*Task item*:
Copy every record verbatim but exclude the pictures.

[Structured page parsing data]

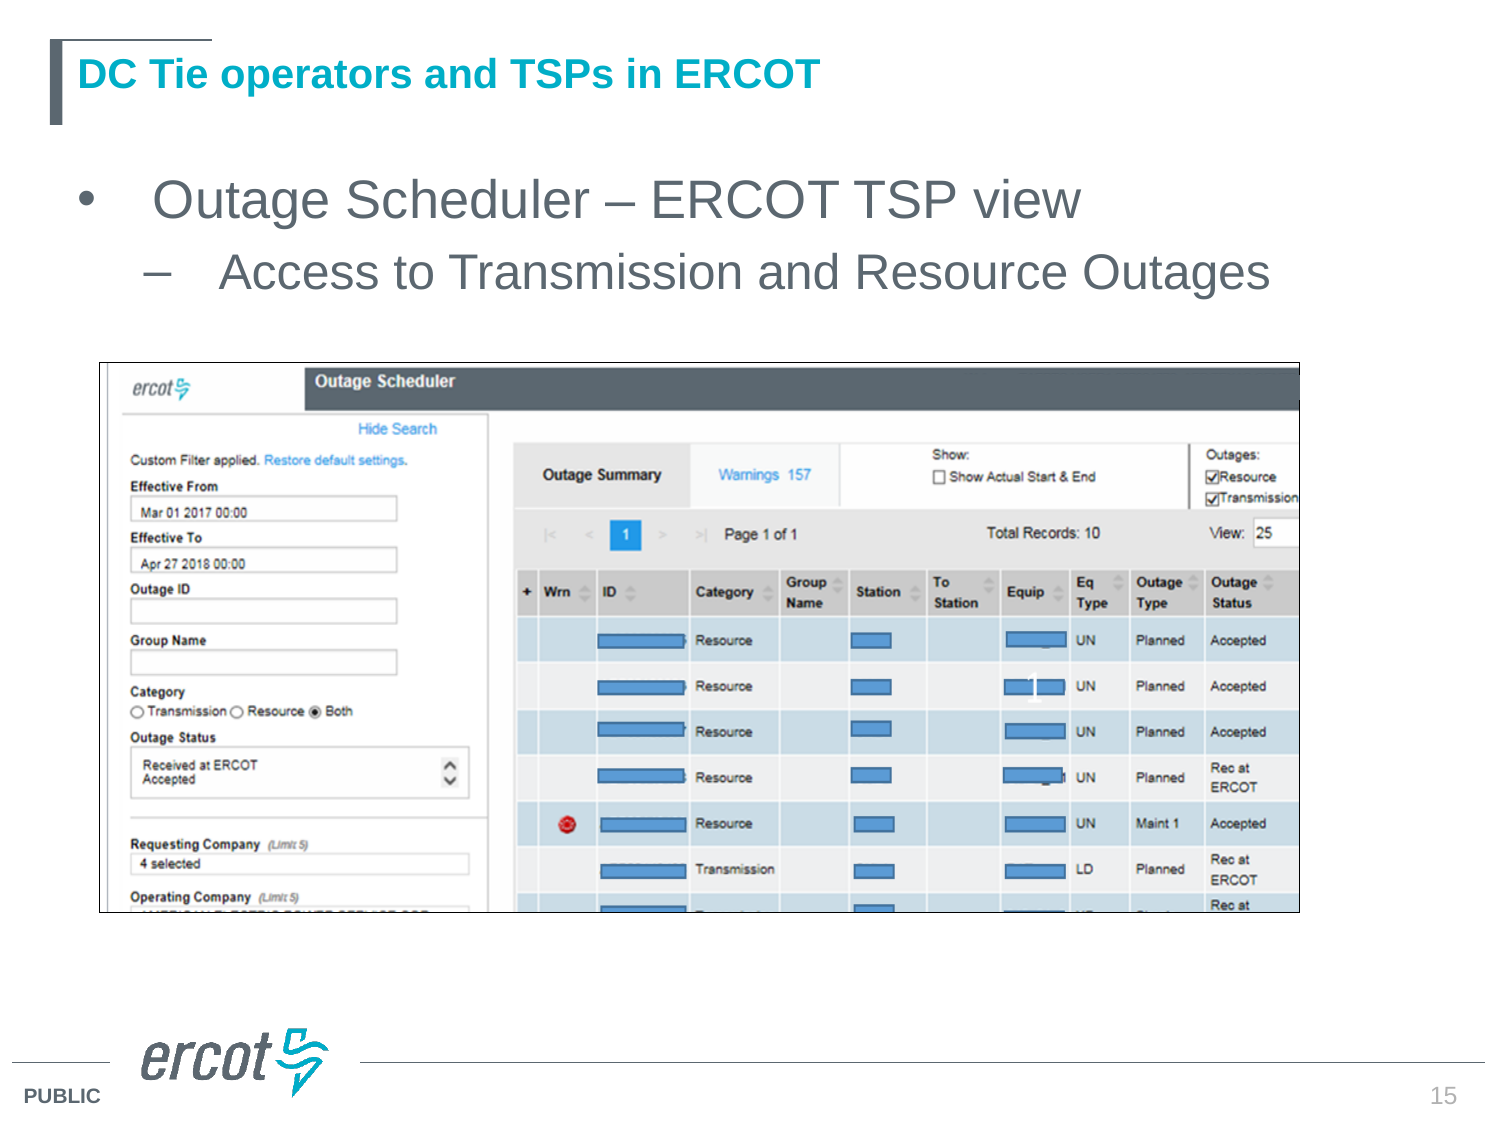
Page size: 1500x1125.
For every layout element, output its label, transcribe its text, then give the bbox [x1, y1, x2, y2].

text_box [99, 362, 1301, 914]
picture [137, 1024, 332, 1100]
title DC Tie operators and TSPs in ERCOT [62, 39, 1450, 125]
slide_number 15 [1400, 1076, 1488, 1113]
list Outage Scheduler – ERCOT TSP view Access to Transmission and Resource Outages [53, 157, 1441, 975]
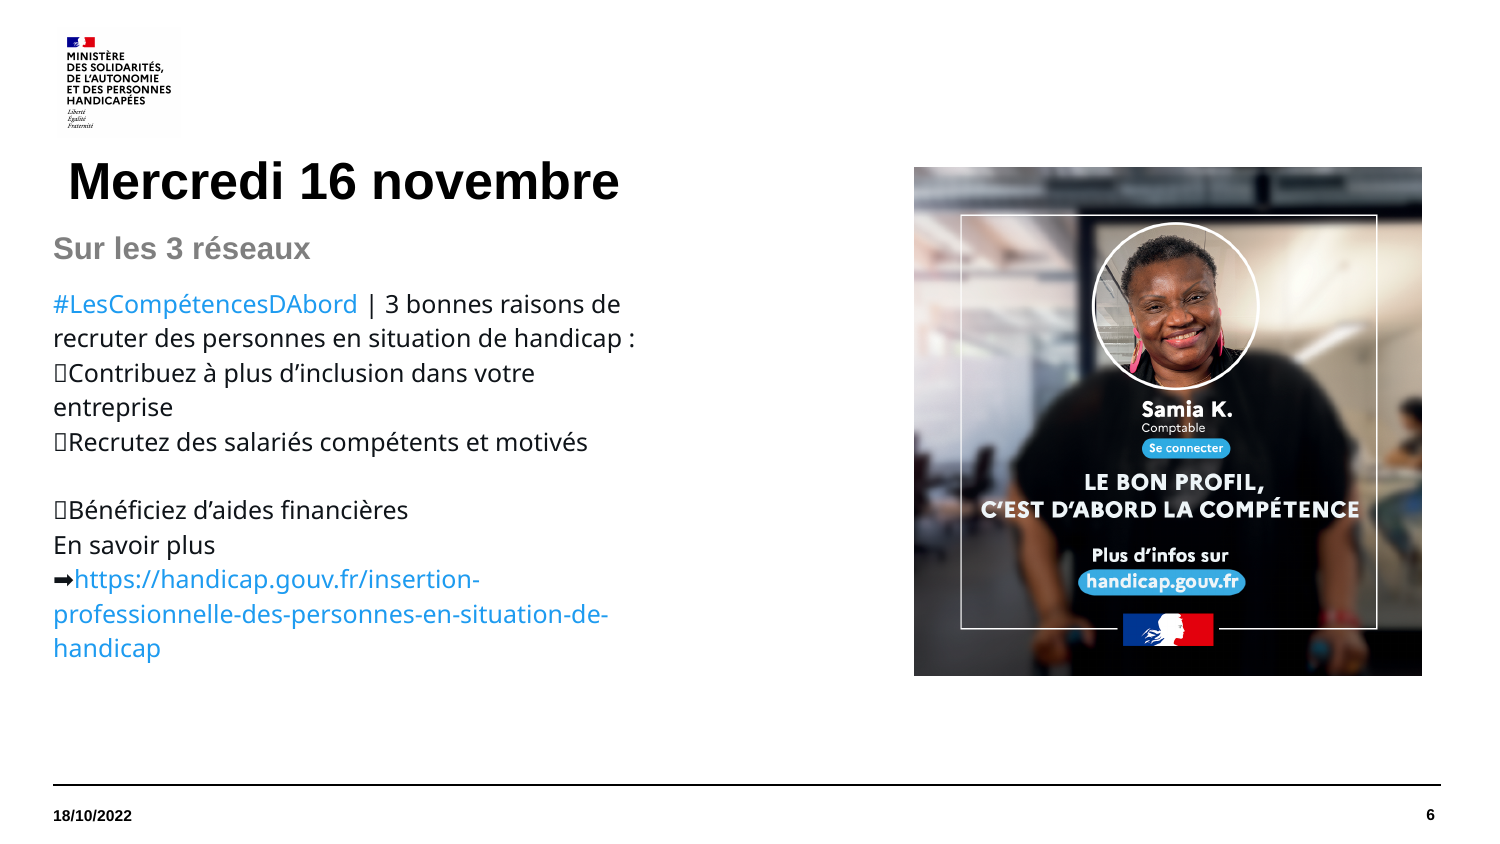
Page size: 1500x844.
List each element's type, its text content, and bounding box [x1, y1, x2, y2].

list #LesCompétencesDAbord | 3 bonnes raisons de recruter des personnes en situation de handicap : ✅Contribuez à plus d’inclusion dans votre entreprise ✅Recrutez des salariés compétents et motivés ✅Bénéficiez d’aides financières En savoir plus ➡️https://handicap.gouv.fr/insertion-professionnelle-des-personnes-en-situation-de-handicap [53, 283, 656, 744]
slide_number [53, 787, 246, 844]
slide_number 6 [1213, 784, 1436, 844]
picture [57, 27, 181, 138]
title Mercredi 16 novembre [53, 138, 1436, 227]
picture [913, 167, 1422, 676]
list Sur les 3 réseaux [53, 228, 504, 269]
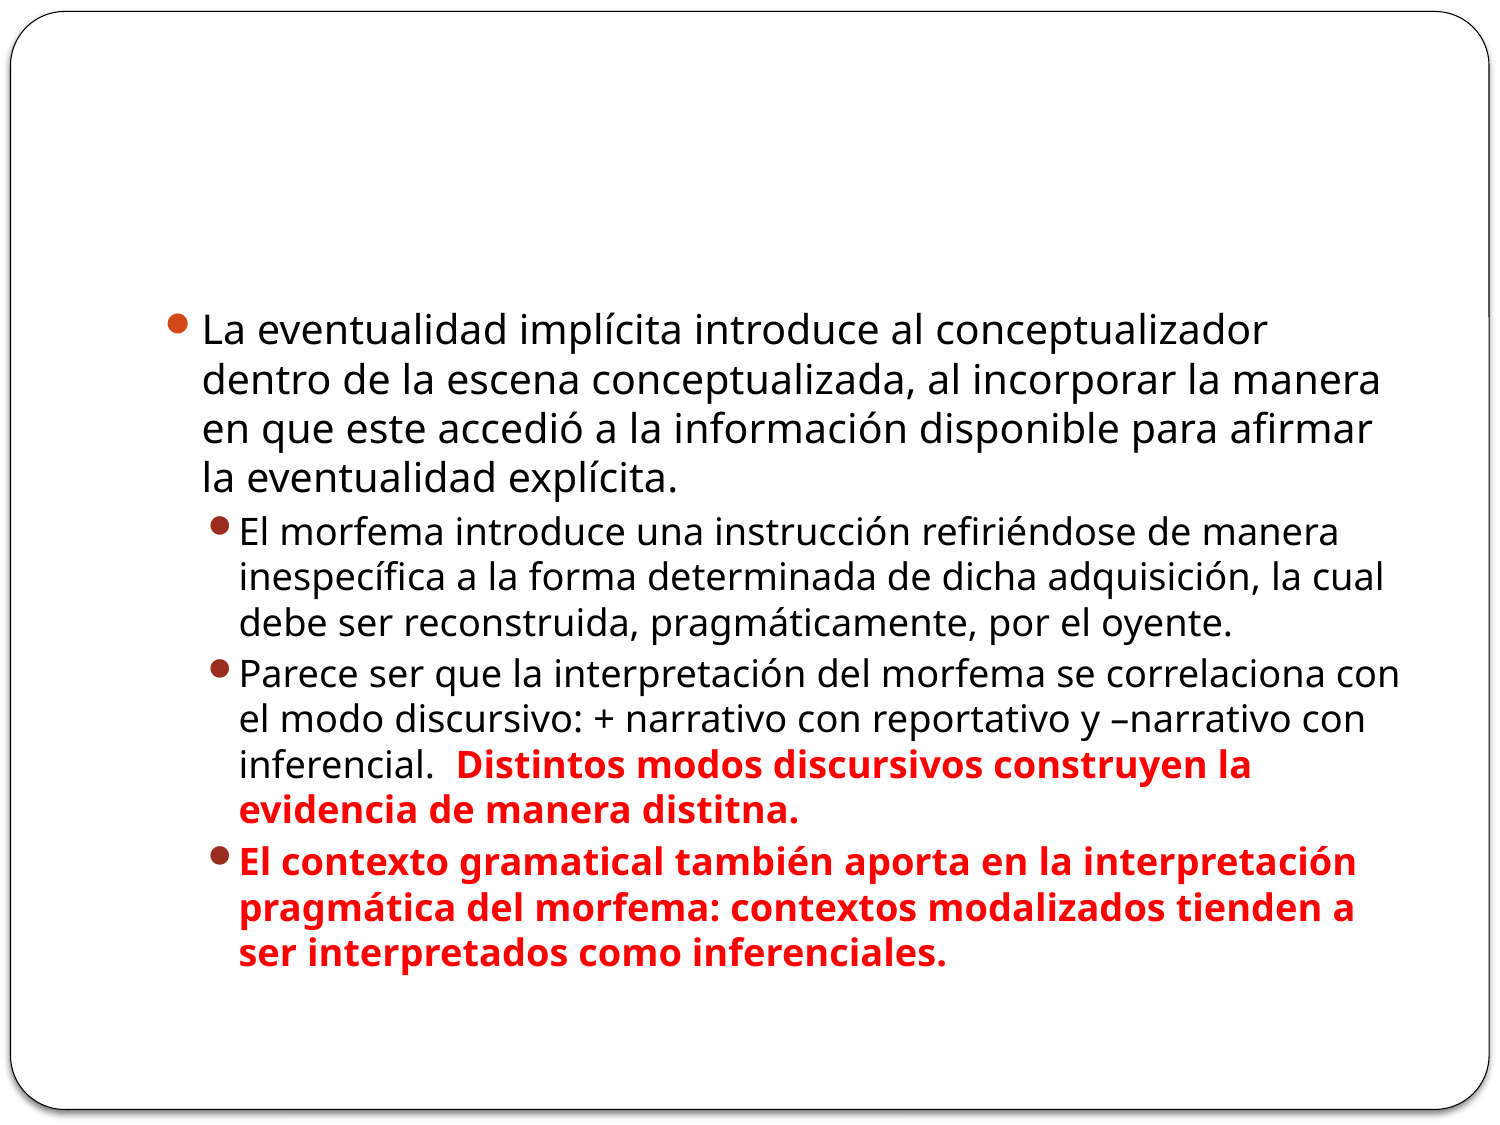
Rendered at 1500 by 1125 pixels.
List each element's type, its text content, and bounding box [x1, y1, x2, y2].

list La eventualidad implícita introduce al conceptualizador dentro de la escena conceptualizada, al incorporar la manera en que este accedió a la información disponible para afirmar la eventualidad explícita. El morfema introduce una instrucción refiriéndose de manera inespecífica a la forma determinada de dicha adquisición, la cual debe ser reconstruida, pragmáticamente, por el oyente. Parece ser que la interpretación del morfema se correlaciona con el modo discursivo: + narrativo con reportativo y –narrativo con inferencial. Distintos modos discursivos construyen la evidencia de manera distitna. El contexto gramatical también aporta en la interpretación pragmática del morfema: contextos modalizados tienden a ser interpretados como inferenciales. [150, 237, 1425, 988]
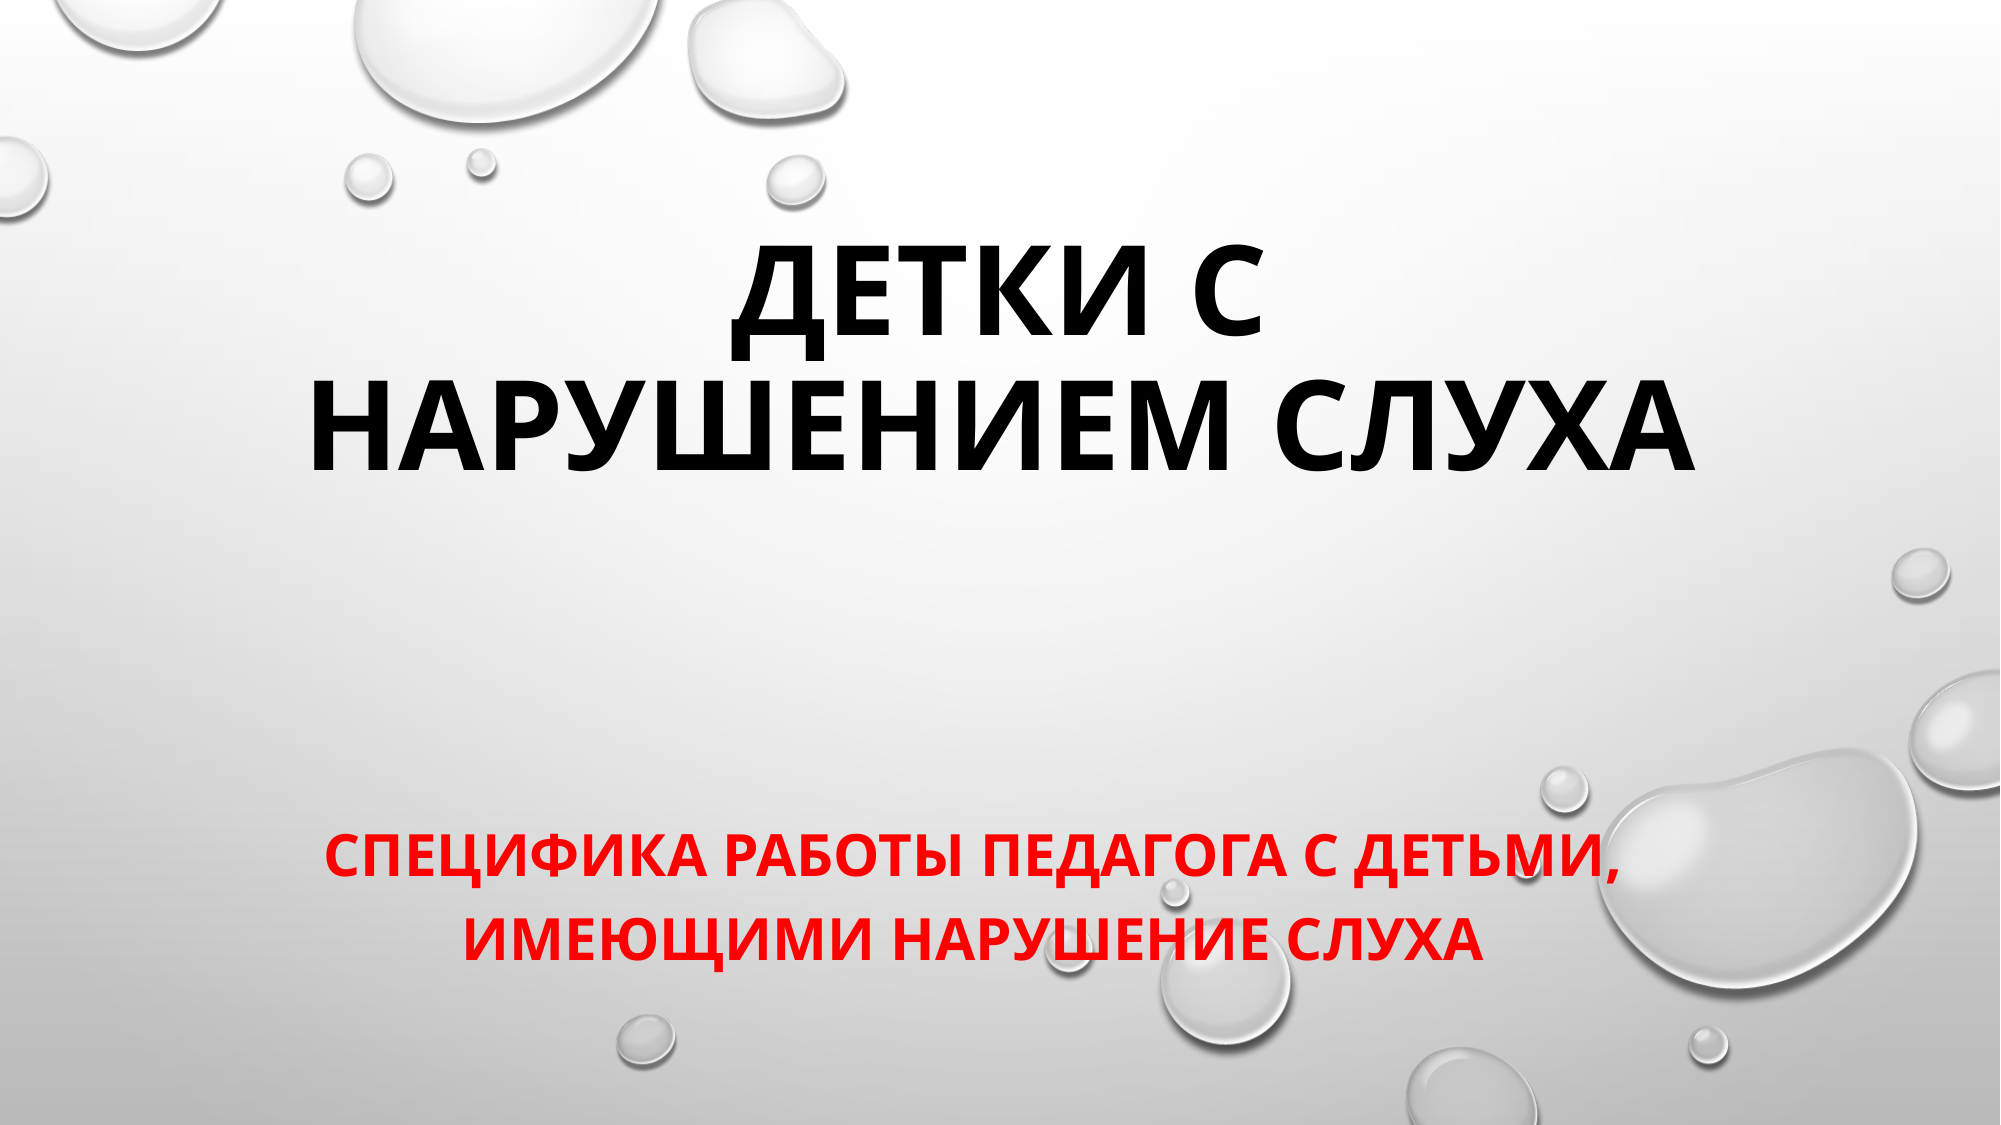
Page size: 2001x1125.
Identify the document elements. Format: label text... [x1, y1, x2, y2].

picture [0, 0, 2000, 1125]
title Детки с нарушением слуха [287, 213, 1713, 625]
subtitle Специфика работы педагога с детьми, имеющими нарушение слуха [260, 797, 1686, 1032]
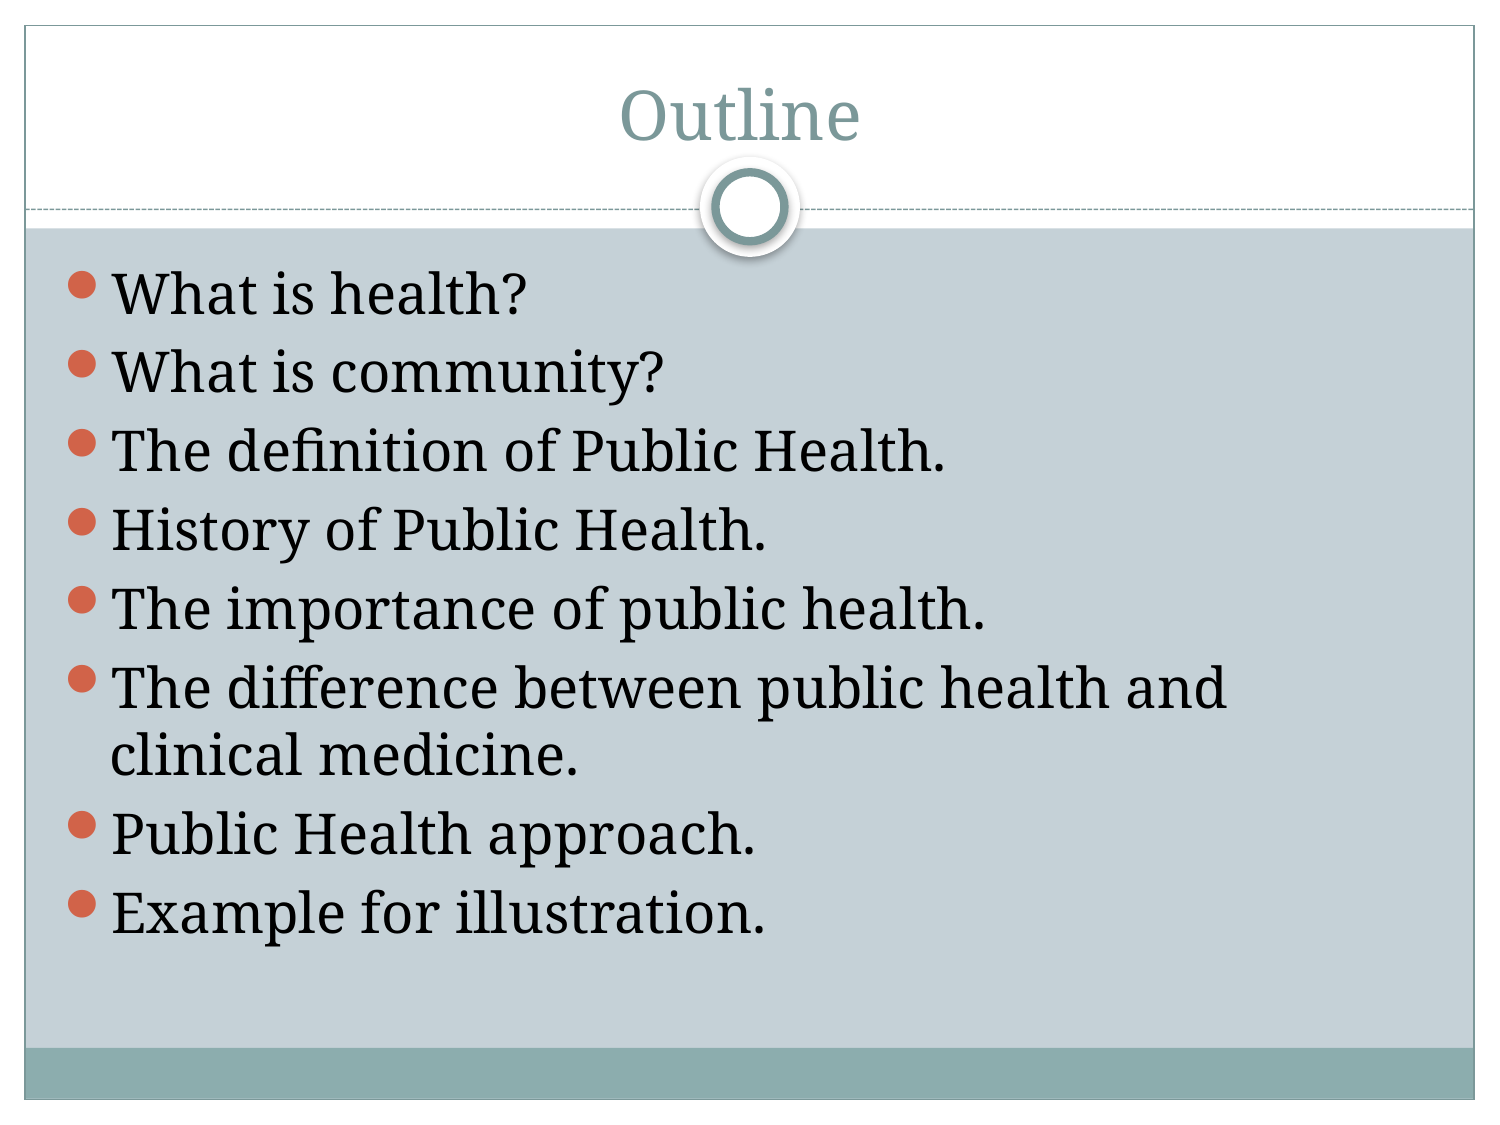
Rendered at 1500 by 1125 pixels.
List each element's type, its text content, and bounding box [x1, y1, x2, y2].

*Result*:
Page size: 1500x1125.
For every layout element, output its label, transcribe its text, then give the bbox [x1, y1, x2, y2].

text_box [99, 362, 1301, 914]
picture [137, 1024, 332, 1100]
title DC Tie operators and TSPs in ERCOT [62, 39, 1450, 125]
slide_number 15 [1400, 1076, 1488, 1113]
list Outage Scheduler – ERCOT TSP view Access to Transmission and Resource Outages [53, 157, 1441, 975]
Page size: 1500x844.
List each element's type, its text content, and bounding box [x1, y1, x2, y2].

list #LesCompétencesDAbord | 3 bonnes raisons de recruter des personnes en situation de handicap : ✅Contribuez à plus d’inclusion dans votre entreprise ✅Recrutez des salariés compétents et motivés ✅Bénéficiez d’aides financières En savoir plus ➡️https://handicap.gouv.fr/insertion-professionnelle-des-personnes-en-situation-de-handicap [53, 283, 656, 744]
slide_number [53, 787, 246, 844]
slide_number 6 [1213, 784, 1436, 844]
picture [57, 27, 181, 138]
title Mercredi 16 novembre [53, 138, 1436, 227]
picture [913, 167, 1422, 676]
list Sur les 3 réseaux [53, 228, 504, 269]
Rendered at 1500 by 1125 pixels.
List each element's type, its text content, and bounding box [x1, y1, x2, y2].

list La eventualidad implícita introduce al conceptualizador dentro de la escena conceptualizada, al incorporar la manera en que este accedió a la información disponible para afirmar la eventualidad explícita. El morfema introduce una instrucción refiriéndose de manera inespecífica a la forma determinada de dicha adquisición, la cual debe ser reconstruida, pragmáticamente, por el oyente. Parece ser que la interpretación del morfema se correlaciona con el modo discursivo: + narrativo con reportativo y –narrativo con inferencial. Distintos modos discursivos construyen la evidencia de manera distitna. El contexto gramatical también aporta en la interpretación pragmática del morfema: contextos modalizados tienden a ser interpretados como inferenciales. [150, 237, 1425, 988]
Page size: 2001x1125.
Identify the document elements. Format: label text... [x1, y1, x2, y2].

picture [0, 0, 2000, 1125]
title Детки с нарушением слуха [287, 213, 1713, 625]
subtitle Специфика работы педагога с детьми, имеющими нарушение слуха [260, 797, 1686, 1032]
Rendered at 1500 by 1125 pixels.
List each element's type, its text content, and bounding box [x1, y1, x2, y2].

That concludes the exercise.